## [EXCERPT]
+---+

[LLVMdev] LLVM as a shared library
Eric Christopher
echristo at gmail.com
Wed Aug 6 10:43:12 PDT 2014
I think you've got some good points here and I think getting the right
balance will be hard, but if it seems that there's community demand
for this then some concrete proposals sound like a good thing here.
I'm also of the opinion that one of the reasons we don't run into this
much is that we're careful about what we open up in the C API. I could
be wrong here, but am cautious about screwing it up and then learning
:)
-eric
On Wed, Aug 6, 2014 at 10:28 AM, Filip Pizlo <fpizlo at apple.com> wrote:
>
> On Aug 6, 2014, at 12:00 AM, Nick Lewycky <nicholas at mxc.ca> wrote:
>
> Filip Pizlo wrote:
>
> This is exciting!
>
> I would be happy to help.
>
>
> On Aug 5, 2014, at 12:38 PM, Chris Bieneman<beanz at apple.com> wrote:
>
> Hello LLVM community,
>
> Over the last few years the LLVM team here at Apple and development teams
> elsewhere have been busily working on finding new and interesting uses for
> LLVM. Some of these uses are traditional compilers, but a growing number of
> them aren’t. Some of LLVM’s new clients, like WebKit, are embedding LLVM
> into existing applications. These embedded uses of LLVM have their own
> unique challenges.
>
> Over the next few months, a few of us at Apple are going to be working on
> tackling a few new problems that we would like solved in open source so
> other projects can benefit from them. Some of these efforts will be
> non-trivial, so we’d like to start a few discussions over the next few
> weeks.
>
> Our primary goals are to (1) make it easier to embed LLVM into external
> projects as a shared library, and (2) generally improve the performance of
> LLVM as a shared library.
>
> The list of the problems we’re currently planning to tackle is:
>
> (1) Reduce or eliminate static initializers, global constructors, and global
> destructors
> (2) Clean up cross compiling in the CMake build system
> (3) Update LLVM debugging mechanisms for being part of a dynamic library
> (4) Move overridden sys calls (like abort) into the tools, rather than the
> libraries
> (5) Update TableGen to support stripping unused content (i.e. Intrinsics for
> backends you’re not building)
>
>
> Also:
>
> (6) Determine if command line options are the best way of passing
> configuration settings into LLVM.
>
>
> They're already banned, so there isn't anything left to determine here, just
> code to fix.
>
> It’s an awkward abstraction when LLVM is embedded. I suspect (6) will be
> closely related to (1) since command line option parsing was the hardest
> impediment to getting rid of static initializers.
>
>
> Yes, for all these reasons. Two libraries may be using llvm under the hood
> unaware of each other, they can't both share global state. Command line
> flags block that. Our command-line tools should be parsing their own flags
> and setting state through some other mechanism, and that state musn't be
> more global than an LLVMContext.
>
> My understanding of the shared library proposal is that the library only
> exposes the C API since the C++ API is not intended to allow for binary
> compatibility. So, I think we need to either add the following as either an
> explicit goal of the shared library work, or as a closely related project:
>
> (7) Make the C API truly great.
>
> I think it’s harmful to LLVM in the long run if external embedders use the
> C++ API.

+---+

## [MATERIAL SHOWN]
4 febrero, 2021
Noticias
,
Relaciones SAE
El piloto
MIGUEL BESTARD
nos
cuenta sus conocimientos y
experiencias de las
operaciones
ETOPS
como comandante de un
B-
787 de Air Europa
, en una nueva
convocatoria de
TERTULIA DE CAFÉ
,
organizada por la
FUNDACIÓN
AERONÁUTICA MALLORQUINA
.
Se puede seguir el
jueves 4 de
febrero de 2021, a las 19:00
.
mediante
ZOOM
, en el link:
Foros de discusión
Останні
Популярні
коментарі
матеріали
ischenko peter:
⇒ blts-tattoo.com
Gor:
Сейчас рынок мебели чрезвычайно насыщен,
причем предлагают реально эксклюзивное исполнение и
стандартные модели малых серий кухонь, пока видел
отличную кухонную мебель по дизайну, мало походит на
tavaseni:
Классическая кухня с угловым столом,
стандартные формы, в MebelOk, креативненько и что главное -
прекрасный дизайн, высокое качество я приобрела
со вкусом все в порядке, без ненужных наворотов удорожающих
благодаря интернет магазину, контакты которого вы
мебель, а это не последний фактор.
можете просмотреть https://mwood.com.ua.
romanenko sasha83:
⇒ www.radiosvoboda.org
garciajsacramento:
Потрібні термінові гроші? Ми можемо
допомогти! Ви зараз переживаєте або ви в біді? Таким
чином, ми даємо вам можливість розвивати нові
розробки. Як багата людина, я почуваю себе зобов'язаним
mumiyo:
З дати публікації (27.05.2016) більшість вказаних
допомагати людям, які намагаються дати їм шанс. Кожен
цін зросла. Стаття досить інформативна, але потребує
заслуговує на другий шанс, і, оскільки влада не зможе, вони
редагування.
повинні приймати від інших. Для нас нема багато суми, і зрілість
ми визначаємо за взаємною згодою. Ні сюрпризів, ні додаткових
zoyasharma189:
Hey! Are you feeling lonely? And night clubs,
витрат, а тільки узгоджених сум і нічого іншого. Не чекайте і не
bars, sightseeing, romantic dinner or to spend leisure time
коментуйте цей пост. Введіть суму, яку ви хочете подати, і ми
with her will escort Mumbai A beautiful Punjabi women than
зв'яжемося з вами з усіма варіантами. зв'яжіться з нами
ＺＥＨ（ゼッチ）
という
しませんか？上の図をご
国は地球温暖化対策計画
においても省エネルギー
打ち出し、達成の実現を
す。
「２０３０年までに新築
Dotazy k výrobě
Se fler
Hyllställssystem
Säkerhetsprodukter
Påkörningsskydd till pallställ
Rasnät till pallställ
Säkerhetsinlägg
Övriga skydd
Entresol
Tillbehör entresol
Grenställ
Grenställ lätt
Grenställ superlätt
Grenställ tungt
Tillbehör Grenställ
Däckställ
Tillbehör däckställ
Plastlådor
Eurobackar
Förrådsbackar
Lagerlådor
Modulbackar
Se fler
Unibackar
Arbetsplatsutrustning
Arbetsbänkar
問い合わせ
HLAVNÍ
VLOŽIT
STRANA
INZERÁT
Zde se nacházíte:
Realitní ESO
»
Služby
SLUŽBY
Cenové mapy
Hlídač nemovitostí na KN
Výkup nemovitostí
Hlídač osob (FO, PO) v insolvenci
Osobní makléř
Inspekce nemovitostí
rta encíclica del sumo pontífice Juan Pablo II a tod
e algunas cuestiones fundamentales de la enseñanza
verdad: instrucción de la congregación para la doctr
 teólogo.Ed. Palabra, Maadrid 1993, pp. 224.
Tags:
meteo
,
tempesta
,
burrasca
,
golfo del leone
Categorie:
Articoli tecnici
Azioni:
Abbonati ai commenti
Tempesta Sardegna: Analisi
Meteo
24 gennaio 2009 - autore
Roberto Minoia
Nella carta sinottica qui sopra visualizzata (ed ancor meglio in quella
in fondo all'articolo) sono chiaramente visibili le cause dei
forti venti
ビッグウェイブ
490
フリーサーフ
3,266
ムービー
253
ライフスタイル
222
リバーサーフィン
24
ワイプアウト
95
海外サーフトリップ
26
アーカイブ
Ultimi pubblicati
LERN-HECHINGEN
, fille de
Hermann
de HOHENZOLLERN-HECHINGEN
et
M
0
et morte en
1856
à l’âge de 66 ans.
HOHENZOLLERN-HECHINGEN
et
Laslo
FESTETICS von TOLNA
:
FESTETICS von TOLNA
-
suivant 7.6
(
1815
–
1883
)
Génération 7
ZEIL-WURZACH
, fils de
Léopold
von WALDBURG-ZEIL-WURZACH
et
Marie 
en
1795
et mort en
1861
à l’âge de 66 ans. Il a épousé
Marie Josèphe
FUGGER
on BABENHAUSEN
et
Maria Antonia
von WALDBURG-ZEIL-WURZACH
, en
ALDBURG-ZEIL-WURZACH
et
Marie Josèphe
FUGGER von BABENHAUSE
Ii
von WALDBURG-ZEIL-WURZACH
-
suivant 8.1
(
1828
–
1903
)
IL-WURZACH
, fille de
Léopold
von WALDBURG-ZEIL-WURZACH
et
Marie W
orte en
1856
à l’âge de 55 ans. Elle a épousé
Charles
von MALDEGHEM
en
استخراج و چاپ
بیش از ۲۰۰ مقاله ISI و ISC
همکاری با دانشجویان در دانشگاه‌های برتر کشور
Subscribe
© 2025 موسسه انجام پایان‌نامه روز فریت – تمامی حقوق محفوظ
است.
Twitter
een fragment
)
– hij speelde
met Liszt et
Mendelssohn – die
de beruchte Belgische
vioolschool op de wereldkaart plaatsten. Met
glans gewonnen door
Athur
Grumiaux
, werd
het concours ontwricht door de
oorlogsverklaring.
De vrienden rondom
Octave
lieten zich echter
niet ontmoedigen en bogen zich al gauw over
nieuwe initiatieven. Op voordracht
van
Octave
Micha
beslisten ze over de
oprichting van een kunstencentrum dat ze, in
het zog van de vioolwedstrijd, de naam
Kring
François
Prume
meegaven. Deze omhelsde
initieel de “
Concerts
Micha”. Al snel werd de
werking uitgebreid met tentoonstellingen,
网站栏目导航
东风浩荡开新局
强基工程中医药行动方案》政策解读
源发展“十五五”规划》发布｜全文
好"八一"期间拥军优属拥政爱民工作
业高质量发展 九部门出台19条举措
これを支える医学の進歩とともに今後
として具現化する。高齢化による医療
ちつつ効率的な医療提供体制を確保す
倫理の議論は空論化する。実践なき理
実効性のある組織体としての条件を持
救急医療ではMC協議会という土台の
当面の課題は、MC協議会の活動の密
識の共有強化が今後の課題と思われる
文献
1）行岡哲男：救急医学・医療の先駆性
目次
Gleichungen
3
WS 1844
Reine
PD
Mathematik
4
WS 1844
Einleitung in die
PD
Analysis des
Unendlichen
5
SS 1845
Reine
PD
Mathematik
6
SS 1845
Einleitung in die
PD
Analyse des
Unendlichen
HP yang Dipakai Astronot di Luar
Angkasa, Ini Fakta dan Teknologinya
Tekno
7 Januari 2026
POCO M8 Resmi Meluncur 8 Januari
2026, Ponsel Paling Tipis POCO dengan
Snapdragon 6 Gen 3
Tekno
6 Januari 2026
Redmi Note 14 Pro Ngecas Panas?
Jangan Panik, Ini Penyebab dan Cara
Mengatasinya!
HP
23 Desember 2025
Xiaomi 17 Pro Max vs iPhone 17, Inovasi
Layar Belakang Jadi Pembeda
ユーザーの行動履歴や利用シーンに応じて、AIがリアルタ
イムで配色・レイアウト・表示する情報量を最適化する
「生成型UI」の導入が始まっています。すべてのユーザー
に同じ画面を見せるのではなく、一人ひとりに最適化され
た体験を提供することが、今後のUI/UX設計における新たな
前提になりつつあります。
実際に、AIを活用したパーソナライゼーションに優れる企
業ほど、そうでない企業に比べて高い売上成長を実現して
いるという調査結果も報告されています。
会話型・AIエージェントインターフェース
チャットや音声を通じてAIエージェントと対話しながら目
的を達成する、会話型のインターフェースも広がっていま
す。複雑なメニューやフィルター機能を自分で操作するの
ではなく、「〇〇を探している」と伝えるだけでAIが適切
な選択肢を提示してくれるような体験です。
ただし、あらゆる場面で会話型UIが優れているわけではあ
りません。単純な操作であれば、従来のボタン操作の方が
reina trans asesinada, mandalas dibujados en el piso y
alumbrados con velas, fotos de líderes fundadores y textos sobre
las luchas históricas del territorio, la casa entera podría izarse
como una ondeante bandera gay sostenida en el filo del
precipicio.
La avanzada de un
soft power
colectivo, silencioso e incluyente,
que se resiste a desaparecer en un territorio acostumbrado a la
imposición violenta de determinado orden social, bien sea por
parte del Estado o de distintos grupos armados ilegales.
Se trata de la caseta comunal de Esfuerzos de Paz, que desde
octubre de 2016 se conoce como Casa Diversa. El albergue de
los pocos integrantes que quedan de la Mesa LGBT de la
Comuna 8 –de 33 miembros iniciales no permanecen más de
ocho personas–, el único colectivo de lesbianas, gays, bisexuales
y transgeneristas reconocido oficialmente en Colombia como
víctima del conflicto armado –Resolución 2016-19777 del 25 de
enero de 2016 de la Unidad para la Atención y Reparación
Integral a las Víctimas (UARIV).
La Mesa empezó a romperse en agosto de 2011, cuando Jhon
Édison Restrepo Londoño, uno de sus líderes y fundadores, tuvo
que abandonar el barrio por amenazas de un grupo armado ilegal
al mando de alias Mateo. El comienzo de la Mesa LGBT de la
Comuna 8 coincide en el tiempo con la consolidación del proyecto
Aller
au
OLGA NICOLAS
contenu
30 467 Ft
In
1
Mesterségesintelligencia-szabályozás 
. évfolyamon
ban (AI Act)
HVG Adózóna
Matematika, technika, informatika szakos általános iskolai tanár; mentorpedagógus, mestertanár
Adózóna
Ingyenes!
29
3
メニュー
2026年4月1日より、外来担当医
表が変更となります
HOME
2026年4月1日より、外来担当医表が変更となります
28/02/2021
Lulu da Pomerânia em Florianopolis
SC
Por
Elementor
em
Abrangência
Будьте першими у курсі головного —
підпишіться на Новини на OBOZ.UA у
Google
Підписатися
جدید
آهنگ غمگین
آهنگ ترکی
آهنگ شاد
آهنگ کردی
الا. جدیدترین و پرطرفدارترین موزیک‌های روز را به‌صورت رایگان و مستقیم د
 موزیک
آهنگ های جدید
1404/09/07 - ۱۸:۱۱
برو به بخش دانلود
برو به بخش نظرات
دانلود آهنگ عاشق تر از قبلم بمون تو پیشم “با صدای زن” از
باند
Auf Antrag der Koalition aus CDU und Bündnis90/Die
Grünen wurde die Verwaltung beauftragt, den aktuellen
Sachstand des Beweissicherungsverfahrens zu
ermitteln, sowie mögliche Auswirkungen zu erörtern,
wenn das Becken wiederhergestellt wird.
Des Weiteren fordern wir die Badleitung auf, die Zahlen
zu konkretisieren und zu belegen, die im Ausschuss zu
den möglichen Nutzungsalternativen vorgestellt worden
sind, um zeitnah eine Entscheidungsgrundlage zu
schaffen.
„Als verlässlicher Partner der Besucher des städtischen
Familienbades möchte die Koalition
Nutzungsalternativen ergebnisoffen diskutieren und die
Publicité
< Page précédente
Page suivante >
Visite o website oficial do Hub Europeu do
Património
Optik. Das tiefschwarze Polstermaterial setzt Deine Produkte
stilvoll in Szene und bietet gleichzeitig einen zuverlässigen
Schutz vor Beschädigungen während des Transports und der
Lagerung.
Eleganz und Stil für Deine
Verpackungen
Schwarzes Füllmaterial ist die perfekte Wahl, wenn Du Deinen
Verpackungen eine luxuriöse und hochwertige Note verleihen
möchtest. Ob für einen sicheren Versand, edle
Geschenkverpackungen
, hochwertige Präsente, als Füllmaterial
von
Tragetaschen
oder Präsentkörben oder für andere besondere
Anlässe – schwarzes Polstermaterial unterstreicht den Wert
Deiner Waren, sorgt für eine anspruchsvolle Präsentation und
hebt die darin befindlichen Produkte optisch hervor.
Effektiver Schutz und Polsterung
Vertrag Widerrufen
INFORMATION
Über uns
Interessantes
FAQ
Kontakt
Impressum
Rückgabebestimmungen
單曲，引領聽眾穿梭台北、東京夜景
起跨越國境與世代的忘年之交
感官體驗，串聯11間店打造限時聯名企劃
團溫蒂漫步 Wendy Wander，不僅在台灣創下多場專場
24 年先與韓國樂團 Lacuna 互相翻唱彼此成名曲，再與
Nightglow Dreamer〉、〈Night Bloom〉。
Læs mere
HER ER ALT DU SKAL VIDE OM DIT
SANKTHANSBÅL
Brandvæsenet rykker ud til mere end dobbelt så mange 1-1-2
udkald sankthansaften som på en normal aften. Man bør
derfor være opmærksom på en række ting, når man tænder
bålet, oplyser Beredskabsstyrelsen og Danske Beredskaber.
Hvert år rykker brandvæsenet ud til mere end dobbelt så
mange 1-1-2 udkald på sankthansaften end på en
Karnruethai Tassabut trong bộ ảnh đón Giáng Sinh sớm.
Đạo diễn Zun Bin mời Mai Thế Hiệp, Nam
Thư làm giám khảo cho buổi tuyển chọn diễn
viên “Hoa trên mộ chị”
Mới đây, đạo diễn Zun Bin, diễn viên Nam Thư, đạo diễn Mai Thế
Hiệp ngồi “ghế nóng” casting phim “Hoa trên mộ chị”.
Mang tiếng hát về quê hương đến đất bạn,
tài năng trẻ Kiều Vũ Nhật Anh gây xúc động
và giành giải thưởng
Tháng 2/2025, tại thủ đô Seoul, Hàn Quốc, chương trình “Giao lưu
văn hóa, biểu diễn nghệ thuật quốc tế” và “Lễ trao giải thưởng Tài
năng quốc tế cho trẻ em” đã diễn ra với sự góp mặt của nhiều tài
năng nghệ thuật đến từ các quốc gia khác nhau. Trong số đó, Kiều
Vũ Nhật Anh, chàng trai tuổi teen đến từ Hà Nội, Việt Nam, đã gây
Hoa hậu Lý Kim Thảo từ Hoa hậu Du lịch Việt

+---+

## [EXERCISE DESCRIPTION]
Reproduce the stretch of the LLVM shared library thread that opens with the words containing "I'm also of" and closes with "This is exciting!".

## [TASK OUTPUT]
I'm also of the opinion that one of the reasons we don't run into this
much is that we're careful about what we open up in the C API. I could
be wrong here, but am cautious about screwing it up and then learning
:)
-eric
On Wed, Aug 6, 2014 at 10:28 AM, Filip Pizlo <fpizlo at apple.com> wrote:
>
> On Aug 6, 2014, at 12:00 AM, Nick Lewycky <nicholas at mxc.ca> wrote:
>
> Filip Pizlo wrote:
>
> This is exciting!